» **Document section**
Benefits of pure function
Asked Answered
K

6

82

Today i was reading about pure function, got confused with its use:

A function is said to be pure if it returns same set of values for same set of inputs and does not have any observable side effects.

e.g. strlen() is a pure function while rand() is an impure one.

__attribute__ ((pure)) int fun(int i)
{
    return i*i;
}

int main()
{
    int i=10;
    printf("%d",fun(i));//outputs 100
    return 0;
}

http://ideone.com/33XJU

The above program behaves in the same way as in the absence of pure declaration.

What are the benefits of declaring a function as pure[if there is no change in output]?

Kathrynekathy answered 22/6, 2012 at 9:42 Comment(20)

» **Information supplied**
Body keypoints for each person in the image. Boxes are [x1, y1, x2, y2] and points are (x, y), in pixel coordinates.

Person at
...
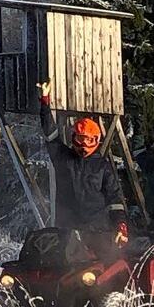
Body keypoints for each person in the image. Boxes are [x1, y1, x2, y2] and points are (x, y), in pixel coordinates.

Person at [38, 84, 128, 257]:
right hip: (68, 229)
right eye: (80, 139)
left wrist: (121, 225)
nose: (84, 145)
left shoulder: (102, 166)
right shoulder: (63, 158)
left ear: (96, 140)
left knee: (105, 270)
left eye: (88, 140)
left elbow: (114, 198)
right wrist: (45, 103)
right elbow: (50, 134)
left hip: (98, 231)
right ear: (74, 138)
==
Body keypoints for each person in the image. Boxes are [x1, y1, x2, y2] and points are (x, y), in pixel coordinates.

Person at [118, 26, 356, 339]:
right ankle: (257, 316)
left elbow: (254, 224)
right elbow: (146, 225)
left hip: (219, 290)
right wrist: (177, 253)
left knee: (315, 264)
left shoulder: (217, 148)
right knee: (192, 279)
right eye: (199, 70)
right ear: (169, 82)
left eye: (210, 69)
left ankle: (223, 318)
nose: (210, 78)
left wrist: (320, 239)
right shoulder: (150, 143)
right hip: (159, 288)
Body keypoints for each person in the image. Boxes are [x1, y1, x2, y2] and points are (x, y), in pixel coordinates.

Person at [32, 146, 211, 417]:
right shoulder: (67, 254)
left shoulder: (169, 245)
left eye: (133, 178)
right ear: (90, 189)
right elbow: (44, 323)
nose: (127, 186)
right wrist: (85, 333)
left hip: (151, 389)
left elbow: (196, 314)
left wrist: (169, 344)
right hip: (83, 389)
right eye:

» **Using the information**
(1) Which functions are named in the pure-function thread? List each one.
(2) In the pure-function thread, which function is given as an example of an impure one?
(3) Reproduce the part of the pure-function thread starting with "The above program" and going on through "change in output]?".
Use only the pure-function thread to answer.

» **Responses by item number**
(1) strlen(), rand(), fun(), main(), printf()

(2) rand()

(3)
The above program behaves in the same way as in the absence of pure declaration.

What are the benefits of declaring a function as pure[if there is no change in output]?